■ **Text section**:
§ §

# a single network manager for all: wired, wifi, wwan?

## KarlisRepsons

Hi there...

Apparently, there is no better way to have automatic network connection management than having a single network manager with a good configuration... So there's no interest in hustle with rc scripts of separate connections, wvdial etc. It all seem like a big crap from what I've experienced. I'm sure I'll be using all three network connection kinds, so does anyone have some good experiences to share with people like me? (also, please share your remarkably good experiences with wwan mini-pci cards if you have any!)

----------

## piedar

Despite its reputation, I've always had good experiences with net-misc/networkmanager.  net-misc/wicd is also a popular choice.

----------

## roarinelk

same here, even works with the integrated 3G modem.

----------

## ppurka

networkmanager + nm-applet is the way to go.

----------

## Veldrin

 *ppurka wrote:*   

> networkmanager + nm-applet is the way to go.

§ §

■ **Work order a**: Copy everything in the listing from the line containing "Bagaimana stabilitas termal" down to the line containing "Bagaimana tingkat kemurnian FDCA", keeping both of those lines.

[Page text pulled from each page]
§ §

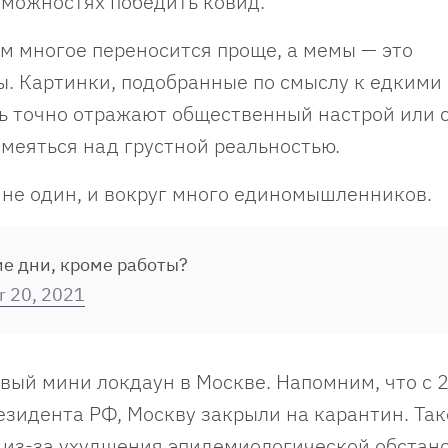
озможностях победить ковид.
ом многое переносится проще, а мемы — это
. Картинки, подобранные по смыслу к едкими
ь точно отражают общественный настрой или 
меяться над грустной реальностью.
ы не один, и вокруг много единомышленников.
ие дни, кроме работы?
r 20, 2021
вый мини локдаун в Москве. Напомним, что с 
резидента РФ, Москву закрыли на карантин. Так
 из-за ухудшения эпидемиологической обстан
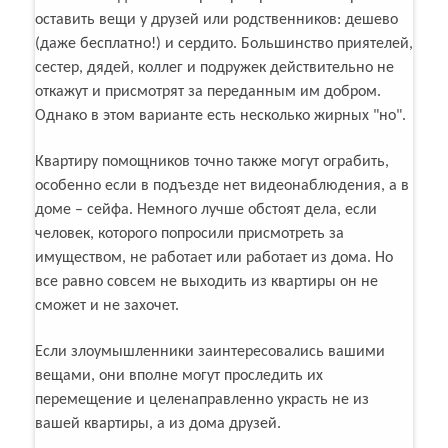
оставить вещи у друзей или родственников: дешево
(даже бесплатно!) и сердито. Большинство приятелей,
сестер, дядей, коллег и подружек действительно не
откажут и присмотрят за переданным им добром.
Однако в этом варианте есть несколько жирных "но".
Квартиру помощников точно также могут ограбить,
особенно если в подъезде нет видеонаблюдения, а в
доме – сейфа. Немного лучше обстоят дела, если
человек, которого попросили присмотреть за
имуществом, не работает или работает из дома. Но
все равно совсем не выходить из квартиры он не
сможет и не захочет.
Если злоумышленники заинтересовались вашими
вещами, они вполне могут проследить их
перемещение и целенаправленно украсть не из
вашей квартиры, а из дома друзей.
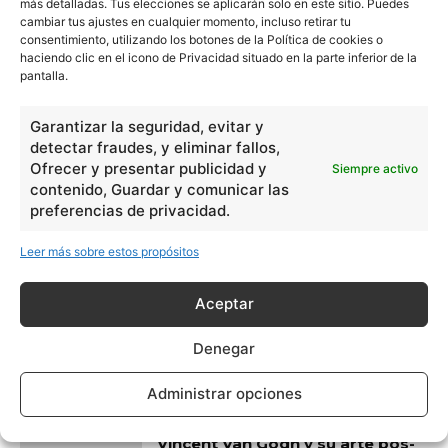
más detalladas. Tus elecciones se aplicarán solo en este sitio. Puedes
cambiar tus ajustes en cualquier momento, incluso retirar tu
consentimiento, utilizando los botones de la Política de cookies o
Artículo anterior
Artículo siguiente
haciendo clic en el icono de Privacidad situado en la parte inferior de la
Qué es el Renacimiento
Características del
pantalla.
Renacimiento
Garantizar la seguridad, evitar y
detectar fraudes, y eliminar fallos,
ARTÍCULOS RELACIONADOS
Ofrecer y presentar publicidad y
Siempre activo
contenido, Guardar y comunicar las
Historia de Turquía
preferencias de privacidad.
Leer más sobre estos propósitos
Aceptar
Unificación de España
Denegar
Administrar opciones
Vincent Van Gogh y su arte pos-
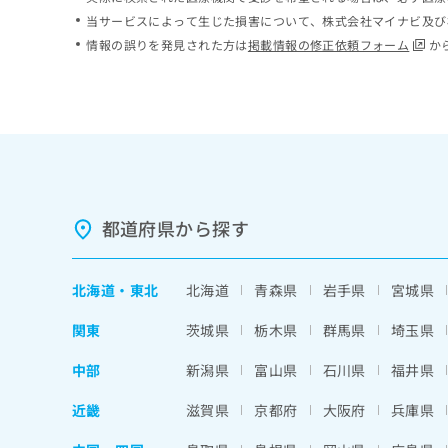
ち
み
当サービスによって生じた損害について、株式会社マイナビ及び
ら
は
情報の誤りを発見された方は
掲載情報の修正依頼フォーム
か
こ
ち
そ
ら
の
他
の
お
問
い
都道府県から探す
合
わ
せ
北海道
・
東北
北海道
青森県
岩手県
宮城県
は
こ
関東
茨城県
栃木県
群馬県
埼玉県
ち
ら
中部
新潟県
富山県
石川県
福井県
近畿
滋賀県
京都府
大阪府
兵庫県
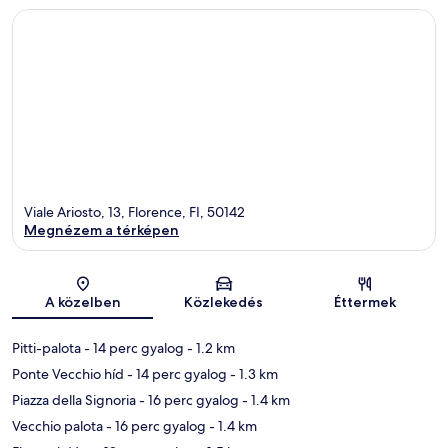
Viale Ariosto, 13, Florence, FI, 50142
Megnézem a térképen
Térkép
A közelben
Közlekedés
Éttermek
Pitti-palota
- 14 perc gyalog
- 1.2 km
Ponte Vecchio híd
- 14 perc gyalog
- 1.3 km
Piazza della Signoria
- 16 perc gyalog
- 1.4 km
Vecchio palota
- 16 perc gyalog
- 1.4 km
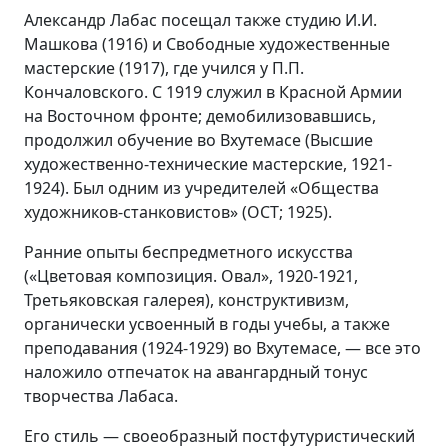
Александр Лабас посещал также студию И.И.
Машкова (1916) и Свободные художественные
мастерские (1917), где учился у П.П.
Кончаловского. С 1919 служил в Красной Армии
на Восточном фронте; демобилизовавшись,
продолжил обучение во Вхутемасе (Высшие
художественно-технические мастерские, 1921-
1924). Был одним из учредителей «Общества
художников-станковистов» (ОСТ; 1925).
Ранние опыты беспредметного искусства
(«Цветовая композиция. Овал», 1920-1921,
Третьяковская галерея), конструктивизм,
органически усвоенный в годы учебы, а также
преподавания (1924-1929) во Вхутемасе, — все это
наложило отпечаток на авангардный тонус
творчества Лабаса.
Его стиль — своеобразный постфутуристический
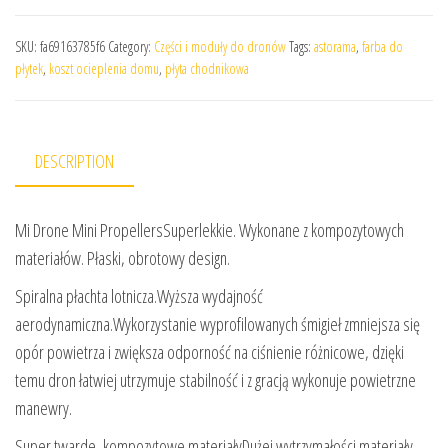
SKU:
fa69163785f6
Category:
Części i moduły do dronów
Tags:
astorama
,
farba do
płytek
,
koszt ocieplenia domu
,
płyta chodnikowa
DESCRIPTION
Mi Drone Mini PropellersSuperlekkie. Wykonane z kompozytowych
materiałów. Płaski, obrotowy design.
Spiralna płachta lotnicza.Wyższa wydajność
aerodynamiczna.Wykorzystanie wyprofilowanych śmigieł zmniejsza się
opór powietrza i zwiększa odporność na ciśnienie różnicowe, dzięki
temu dron łatwiej utrzymuje stabilność i z gracją wykonuje powietrzne
manewry.
Super twarde, kompozytowe materiałyDużej wytrzymałości materiały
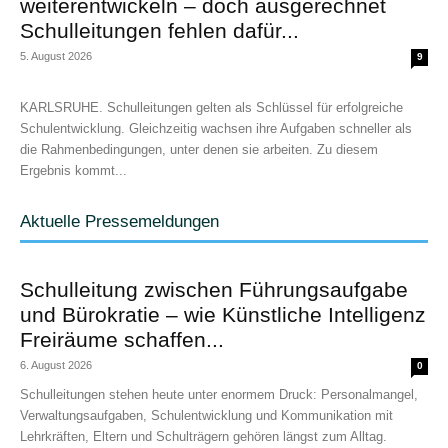
weiterentwickeln – doch ausgerechnet
Schulleitungen fehlen dafür...
5. August 2026
9
KARLSRUHE. Schulleitungen gelten als Schlüssel für erfolgreiche
Schulentwicklung. Gleichzeitig wachsen ihre Aufgaben schneller als
die Rahmenbedingungen, unter denen sie arbeiten. Zu diesem
Ergebnis kommt...
Aktuelle Pressemeldungen
Schulleitung zwischen Führungsaufgabe
und Bürokratie – wie Künstliche Intelligenz
Freiräume schaffen...
6. August 2026
0
Schulleitungen stehen heute unter enormem Druck: Personalmangel,
Verwaltungsaufgaben, Schulentwicklung und Kommunikation mit
Lehrkräften, Eltern und Schulträgern gehören längst zum Alltag.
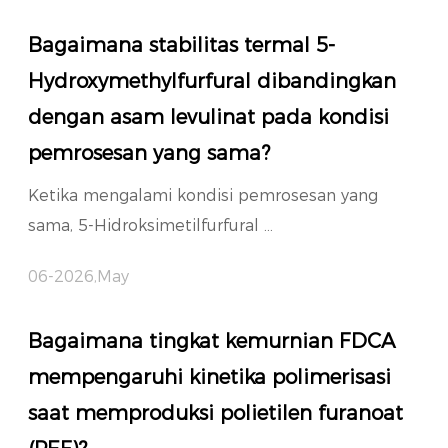
Bagaimana stabilitas termal 5-
Hydroxymethylfurfural dibandingkan
dengan asam levulinat pada kondisi
pemrosesan yang sama?
Ketika mengalami kondisi pemrosesan yang
sama, 5-Hidroksimetilfurfural ...
06-2026,May
Bagaimana tingkat kemurnian FDCA
mempengaruhi kinetika polimerisasi
saat memproduksi polietilen furanoat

§ §

■ **Work order b**: In the network manager thread, which package is called another popular choice besides net-misc/networkmanager?

■ **Answer a**:
Bagaimana stabilitas termal 5-
Hydroxymethylfurfural dibandingkan
dengan asam levulinat pada kondisi
pemrosesan yang sama?
Ketika mengalami kondisi pemrosesan yang
sama, 5-Hidroksimetilfurfural ...
06-2026,May
Bagaimana tingkat kemurnian FDCA

■ **Answer b**: net-misc/wicd